The “estimated cost is between R8bn and R11bn amonth”. The main costs are the damage to machinery, equipment and labour.

“This does not include the impact on investor confidence and social trust,” he added.

Load shedding costs R9 to R15 a kWh and running diesel-powered stations costs R4 to R5 a kWh, compared to Eskom’s average cost of producing electricity of 67c a kWh.

Dicks was speaking at the SA National Energy Association on Tuesday night in Joburg. DPME is based in the Presidency and Dicks is part of the electricity war room (WR), set up by the cabinet late last year to get Eskom back on track.

The war room links key government departments and Eskom, and makes sure they talk to organised business. Its five-point plan, approved by the cabinet in December, is a strategy of immediate and short-term interventions to manage the electricity supply and demand.

“The WR doesn’t talk about policy. It’s about unblocking problems,” Dicks said.

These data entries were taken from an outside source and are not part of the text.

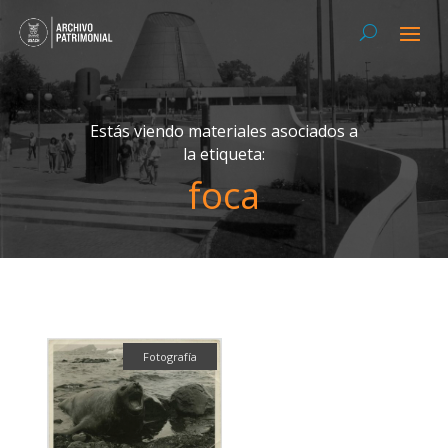
Estás viendo materiales asociados a
la etiqueta:
foca
Fotografía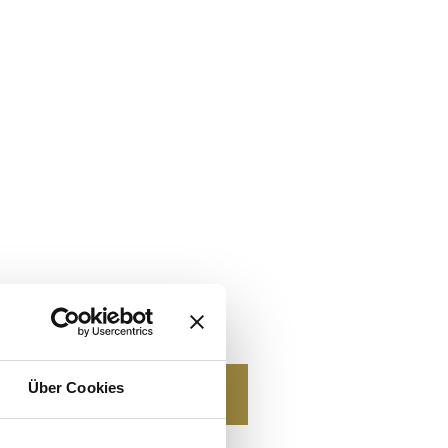
Über Cookies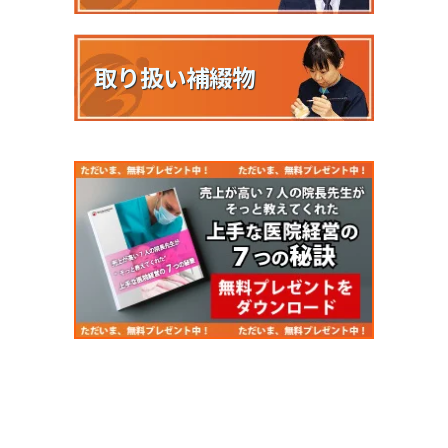
取り扱い補綴物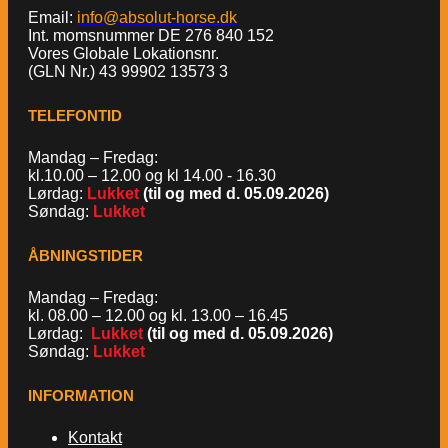
Email:
info@absolut-horse.dk
Int. momsnummer DE 276 840 152
Vores Globale Lokationsnr.
(GLN Nr.) 43 99902 13573 3
TELEFONTID
Mandag – Fredag:
kl.10.00 – 12.00 og kl 14.00 - 16.30
Lørdag:
Lukket
(til og med d. 05.09.2026)
Søndag:
Lukket
ÅBNINGSTIDER
Mandag – Fredag:
kl. 08.00 – 12.00 og kl. 13.00 – 16.45
Lørdag:
Lukket
(til og med d. 05.09.2026)
Søndag:
Lukket
INFORMATION
Kontakt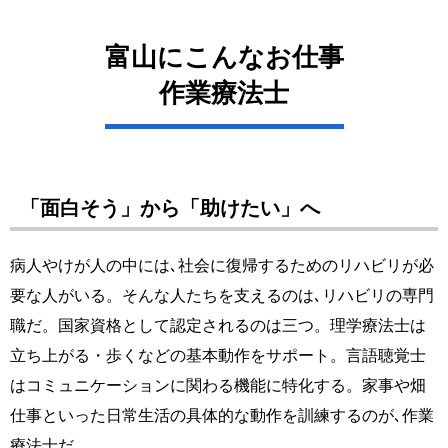
富山にこんなお仕事
作業療法士
「面白そう」から「助けたい」へ
病人やけが人の中には､社会に復帰するためのリハビリが必
要な人がいる。そんな人たちを支えるのは､リハビリの専門
職だ。国家資格として認定されるのは三つ。理学療法士は
立ち上がる・歩くなどの基本動作をサポート。言語聴覚士
はコミュニケーションに関わる機能に特化する。家事や畑
仕事といった日常生活の具体的な動作を訓練するのが､作業
療法士だ。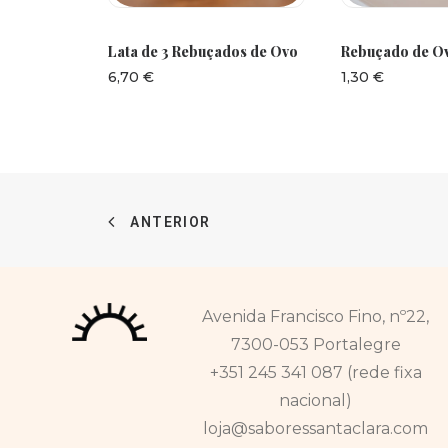
AR
ADICIONAR
ADICI
Lata de 3 Rebuçados de Ovo
Rebuçado de Ov
6,70
€
1,30
€
ANTERIOR
Avenida Francisco Fino, nº22,
7300-053 Portalegre
+351 245 341 087 (rede fixa
nacional)
loja@saboressantaclara.com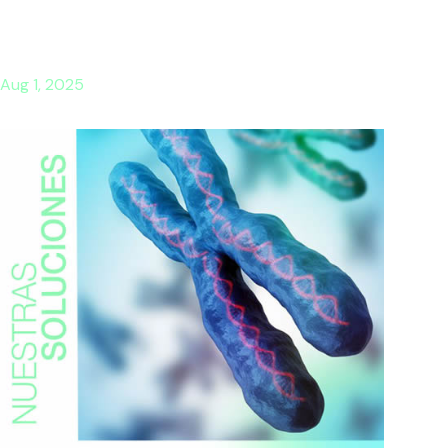
Aug 1, 2025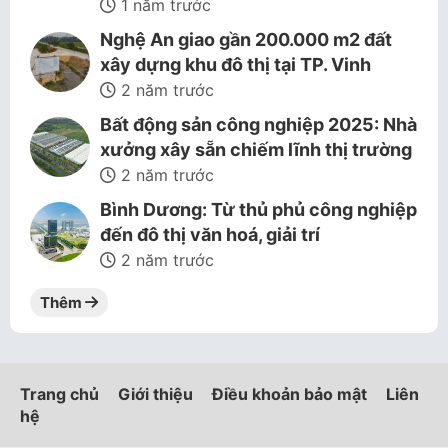
1 năm trước
Nghệ An giao gần 200.000 m2 đất
xây dựng khu đô thị tại TP. Vinh
2 năm trước
Bất động sản công nghiệp 2025: Nhà
xưởng xây sẵn chiếm lĩnh thị trường
2 năm trước
Bình Dương: Từ thủ phủ công nghiệp
đến đô thị văn hoá, giải trí
2 năm trước
Thêm
Trang chủ
Giới thiệu
Điều khoản bảo mật
Liên
hệ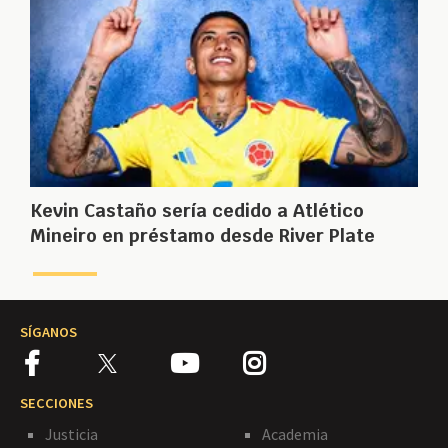
Kevin Castaño sería cedido a Atlético
Mineiro en préstamo desde River Plate
SÍGANOS
SECCIONES
Justicia
Academia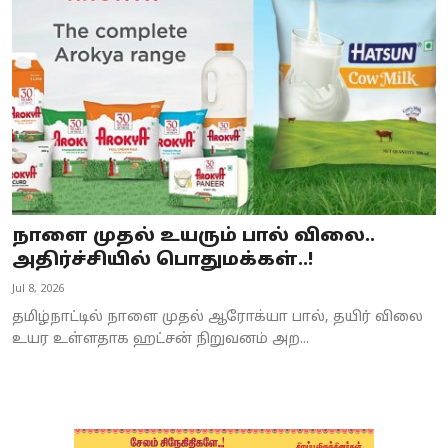
Business
Crime
Tamilnadu
National
World
நாளை முதல் உயரும் பால் விலை..
Astrology
அதிர்ச்சியில் பொதுமக்கள்..!
Jul 8, 2026
Spirituality
தமிழ்நாட்டில் நாளை முதல் ஆரோக்யா பால், தயிர் விலை
Weather
உயர உள்ளதாக ஹட்சன் நிறுவனம் அற...
Politics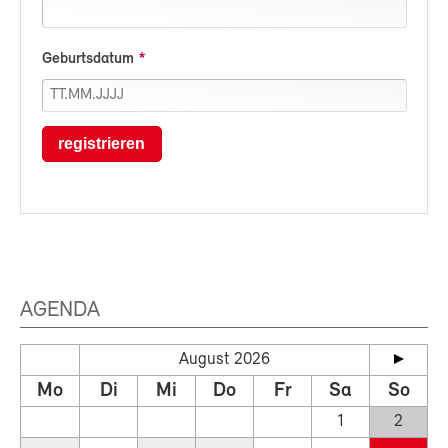
Geburtsdatum
registrieren
AGENDA
August 2026
Mo
Di
Mi
Do
Fr
Sa
So
1
2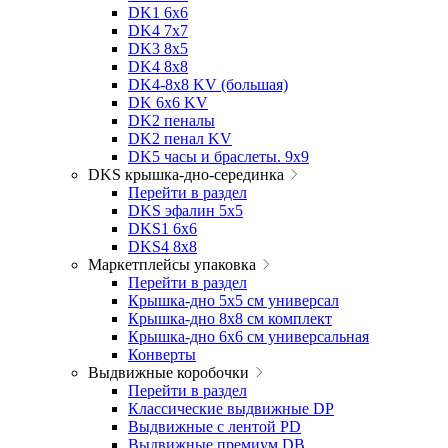
DK1 6x6
DK4 7х7
DK3 8x5
DK4 8x8
DK4-8x8 KV (большая)
DK 6х6 KV
DK2 пеналы
DK2 пенал KV
DK5 часы и браслеты. 9x9
DKS крышка-дно-серединка
Перейти в раздел
DKS эфалин 5x5
DKS1 6x6
DKS4 8x8
Маркетплейсы упаковка
Перейти в раздел
Крышка-дно 5x5 см универсал
Крышка-дно 8x8 см комплект
Крышка-дно 6x6 см универсальная
Конверты
Выдвижные коробочки
Перейти в раздел
Классические выдвижные DP
Выдвижные с лентой PD
Выдвижные премиум DB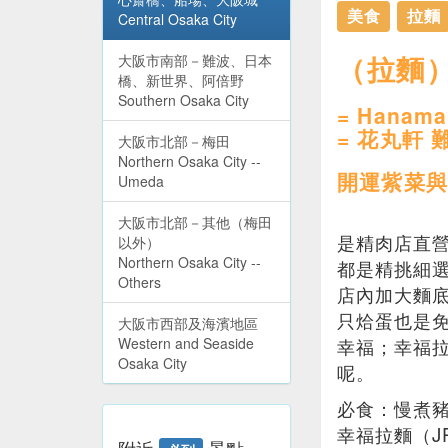
美食
拉麵
Central Osaka City
（拉麵）
大阪市南部－難波、日本
橋、新世界、阿倍野
Southern Osaka City
= Hanama
= 花丸軒
大阪市北部－梅田
Northern Osaka City --
開運紫菜與
Umeda
大阪市北部－其他（梅田
是精肉店直
以外）
Northern Osaka City --
都是精挑細
Others
店內加大麵
只烚蛋也是
大阪市西部及海濱地區
Western and Seaside
幸福；幸福
Osaka City
呢。
必食：慢煮豬
幸福拉麵（JP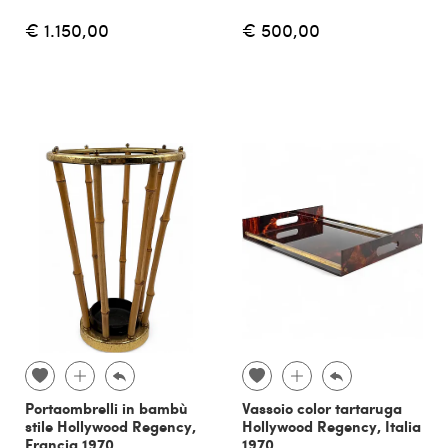
€ 1.150,00
€ 500,00
Portaombrelli in bambù
Vassoio color tartaruga
stile Hollywood Regency,
Hollywood Regency, Italia
Francia 1970
1970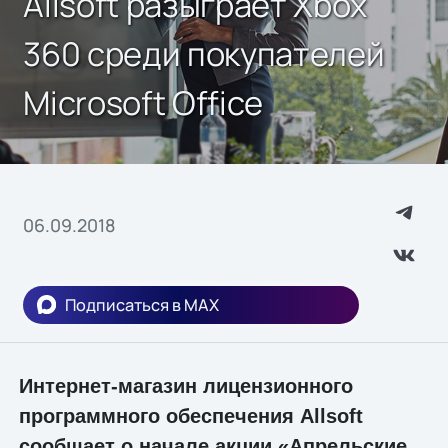
Allsoft разыграет Xbox
360 среди покупателей
Microsoft Office
06.09.2018
Подписаться в MAX
Интернет-магазин лицензионного
программного обеспечения Allsoft
сообщает о начале акции «Апрельские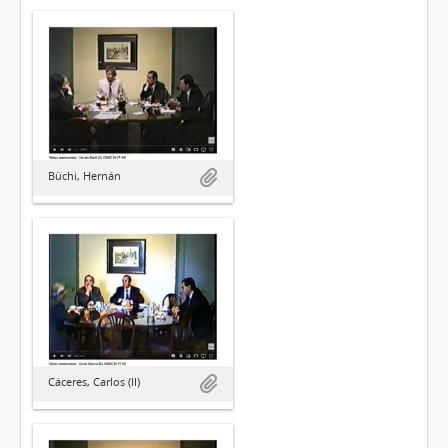
Büchi, Hernán
Cáceres, Carlos (II)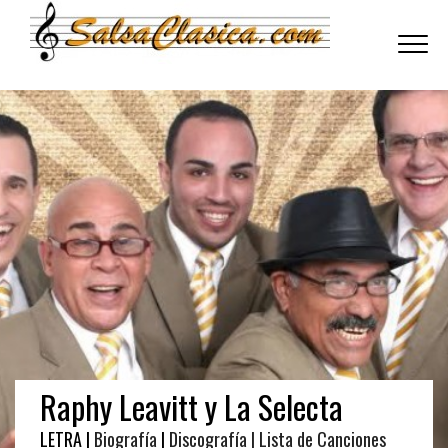
Toggle
navigati
Raphy Leavitt y La Selecta
LETRA |
Biografía
|
Discografía
| Lista de Canciones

“It focuses on 20 percent of the issues, which will make up 80 percent of the impact on managing the challenges.”

A key focus has been increasing energy availability.

From 2008 to 2011, about 85 percent of Eskom’s generating power was usually available for use. But this has dropped steadily since then, and by April it fell to below 68 percent.

Dicks said it was gradually improving, to just over 72 percent last month, while the aim is to get it to 78.2 percent in five years. This is a problem linked to power station breakdowns, which results in load shedding.

Top of the war room’s five-point plan is improving Eskom’s maintenance and operational practices.

Majuba power station, which lost a coal silo last year, is expected to be “functional” by November 30 and repairs to Duvha power station are at the negotiation and procurement stage.

The first unit of the new Medupi power station, which is running, is due to come onstream by September 30, while Ingula’s first unit is due by October 31 next year.